Я скривился. Конечно, знаю. И судьбы своей избежать не могу. А может быть, и не хочу.

— Сейчас?

— Сейчас, — кивнул маг. — А вообще, ты везунчик, Рэйден: прорезаны только мышцы, ни кости, ни внутренние органы не задеты. Будет легче.

— Кто сказал?

— Ну... — он немного смутился. — Разве тебе самому не проще «заговаривать» только кровь?

— Нет, — отвечаю. Коротко и зло.

Олден вздохнул, как всегда, не веря ни одному моему слову, и потянулся за склянкой, наполненной тёмно-серой, с металлическим отливом слизью, а я закрыл глаза и сосредоточился на себе самом.

Вот сейчас маг согреет склянку в пламени масляной лампы до той теплоты, которая свойственна живому телу, слизь станет жидкой и клейкой, чтобы заполнить собой и срастить мои раны. Но этого мало: ткани не восстановятся, пока кровь не будет заговорена. И моя кровь, и кровь лунного угря, которую и греет сейчас Олли... Уже нагрел.

— Ма-а-а-а-ать!

Почему мне всегда больно в момент, когда принадлежащая чужому и чуждому существу жидкость проникает в моё тело? Она же не ядовита, не обжигает, не щиплет, а поди ж ты: каждый раз ору, как резаный. Те самые мгновения, пока ток не прекратится. Потом всё встаёт на свои места, и я чувствую только присутствие в себе чего-то лишнего, не более. Это неприятно, но вовсе не смертельно. А чтобы оно превратилось в «моё», нужно всего ничего: заговорить.

Точнее, поговорить. Убедить стать одним целым со мной, раз уж другого варианта не предвидится. И кровь всегда соглашается, потому что пропитана «лунным серебром». Потому что почти вся состоит из него.

Лунный угорь — рыба редкая, своенравная и трудноуловимая, живущая высоко по течению Лавуолы. Говорят, пробовали его разводить в садках, но ничего не получилось: не захотел жить в неволе, поэтому рыболовам приходится использовать всё своё умение, чтобы изловить гордеца и доставить в Антрею.
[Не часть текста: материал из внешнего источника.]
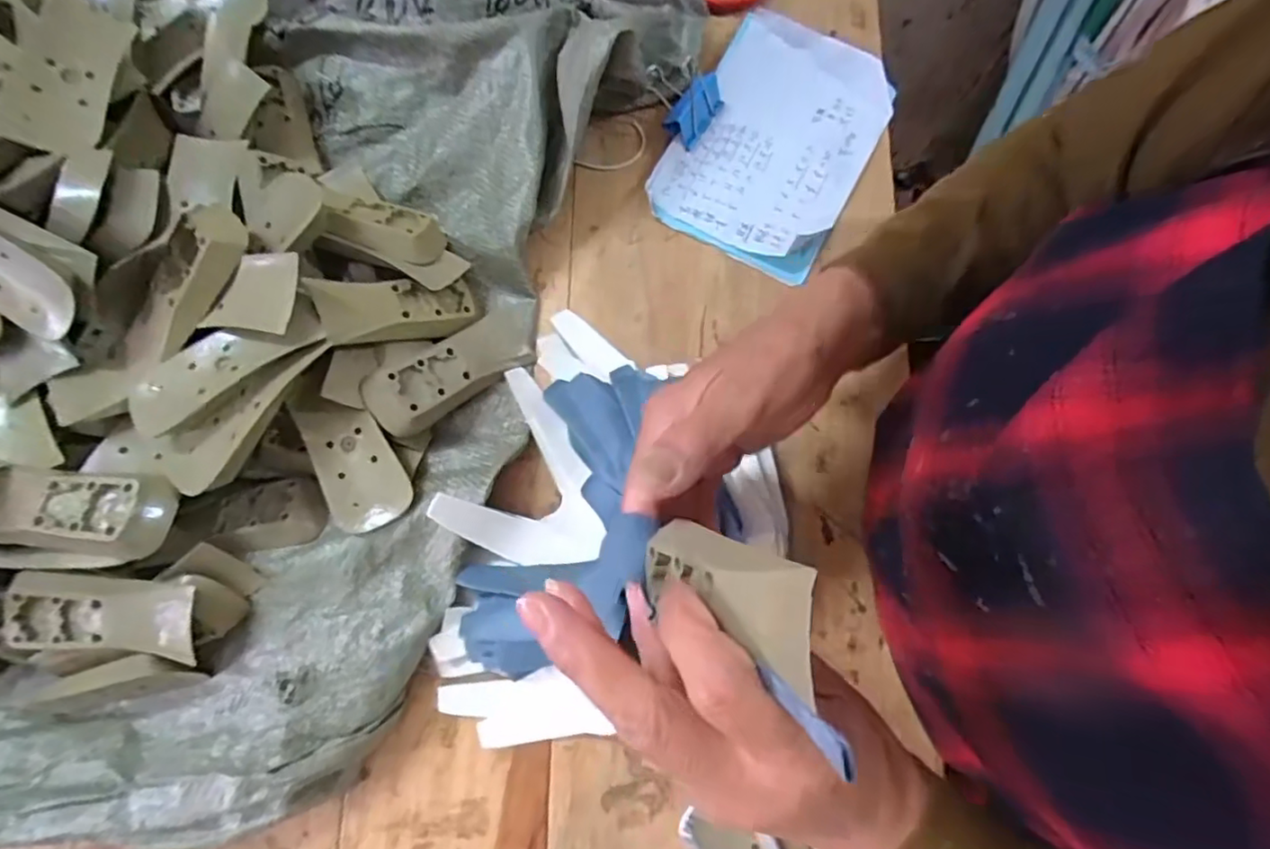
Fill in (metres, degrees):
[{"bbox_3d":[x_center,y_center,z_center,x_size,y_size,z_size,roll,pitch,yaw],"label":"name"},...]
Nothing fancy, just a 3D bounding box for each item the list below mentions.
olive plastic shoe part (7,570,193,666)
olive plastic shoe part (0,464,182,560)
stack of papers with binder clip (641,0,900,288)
[{"bbox_3d":[-0.285,0.102,0.325,0.090,0.018,0.040,8,77,1],"label":"olive plastic shoe part"},{"bbox_3d":[-0.301,0.044,0.318,0.105,0.020,0.042,6,77,0],"label":"olive plastic shoe part"},{"bbox_3d":[0.095,-0.220,0.447,0.157,0.030,0.190,28,79,6],"label":"stack of papers with binder clip"}]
Честно говоря, мясо у него не ахти какое из-за сильного металлического привкуса, зато очень красиво выглядит, переливаясь на блюде всеми красками радуги. Собственно, только ради красоты его и ловят: чтобы украсить королевский стол по особо торжественным случаям. А есть никто не будет. Кроме меня. Да и то, при зрителях я к угрю не притрагиваюсь: жду окончания празднества, чтобы, уволоча рыбину домой, давиться ею в полном одиночестве. Потому что так положено. Потому что радужное мясо для меня очень полезно. Но боги, какое же оно мерзкое! Наизнанку бы выворачивало, если бы сам себя не уговаривал. И не «заговаривал».